= Beginning of Section =

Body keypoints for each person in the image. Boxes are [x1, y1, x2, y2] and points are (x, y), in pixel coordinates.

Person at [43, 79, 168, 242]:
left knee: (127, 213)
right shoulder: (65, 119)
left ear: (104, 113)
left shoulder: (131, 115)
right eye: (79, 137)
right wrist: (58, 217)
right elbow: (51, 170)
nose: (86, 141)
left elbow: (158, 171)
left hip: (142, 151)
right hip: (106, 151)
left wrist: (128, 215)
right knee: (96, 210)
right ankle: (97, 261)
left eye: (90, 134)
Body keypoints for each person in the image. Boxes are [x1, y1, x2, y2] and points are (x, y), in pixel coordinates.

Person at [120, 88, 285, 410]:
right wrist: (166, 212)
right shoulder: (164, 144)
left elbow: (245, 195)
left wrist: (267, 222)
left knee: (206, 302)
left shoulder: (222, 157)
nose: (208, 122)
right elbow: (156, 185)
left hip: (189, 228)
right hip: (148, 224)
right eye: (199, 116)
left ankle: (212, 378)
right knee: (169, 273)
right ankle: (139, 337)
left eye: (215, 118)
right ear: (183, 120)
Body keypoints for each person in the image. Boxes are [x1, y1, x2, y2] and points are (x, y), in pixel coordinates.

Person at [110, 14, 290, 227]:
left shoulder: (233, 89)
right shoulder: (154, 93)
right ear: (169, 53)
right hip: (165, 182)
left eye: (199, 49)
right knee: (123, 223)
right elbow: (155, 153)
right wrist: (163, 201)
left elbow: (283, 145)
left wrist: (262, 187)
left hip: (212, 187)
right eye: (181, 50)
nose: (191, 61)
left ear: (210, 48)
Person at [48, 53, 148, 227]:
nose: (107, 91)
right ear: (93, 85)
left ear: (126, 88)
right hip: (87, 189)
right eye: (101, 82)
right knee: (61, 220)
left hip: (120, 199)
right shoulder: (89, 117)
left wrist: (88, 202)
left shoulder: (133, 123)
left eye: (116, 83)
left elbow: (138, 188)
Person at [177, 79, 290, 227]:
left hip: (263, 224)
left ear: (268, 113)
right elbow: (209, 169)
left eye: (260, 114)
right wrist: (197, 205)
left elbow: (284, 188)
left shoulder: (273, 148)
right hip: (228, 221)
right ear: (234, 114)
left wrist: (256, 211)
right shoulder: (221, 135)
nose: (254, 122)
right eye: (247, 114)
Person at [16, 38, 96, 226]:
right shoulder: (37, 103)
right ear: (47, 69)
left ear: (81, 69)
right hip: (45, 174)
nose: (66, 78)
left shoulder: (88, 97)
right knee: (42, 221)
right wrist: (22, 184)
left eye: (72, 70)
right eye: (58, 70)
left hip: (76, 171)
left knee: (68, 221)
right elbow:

= End of Section =

• **Work required**
Your task is to transcribe exactly the lines from the one with "right shoulder: (221, 135)" through the end of the data, both included, and nothing besides.

• **Completed task**
right shoulder: (221, 135)
nose: (254, 122)
right eye: (247, 114)
Person at [16, 38, 96, 226]:
right shoulder: (37, 103)
right ear: (47, 69)
left ear: (81, 69)
right hip: (45, 174)
nose: (66, 78)
left shoulder: (88, 97)
right knee: (42, 221)
right wrist: (22, 184)
left eye: (72, 70)
right eye: (58, 70)
left hip: (76, 171)
left knee: (68, 221)
right elbow:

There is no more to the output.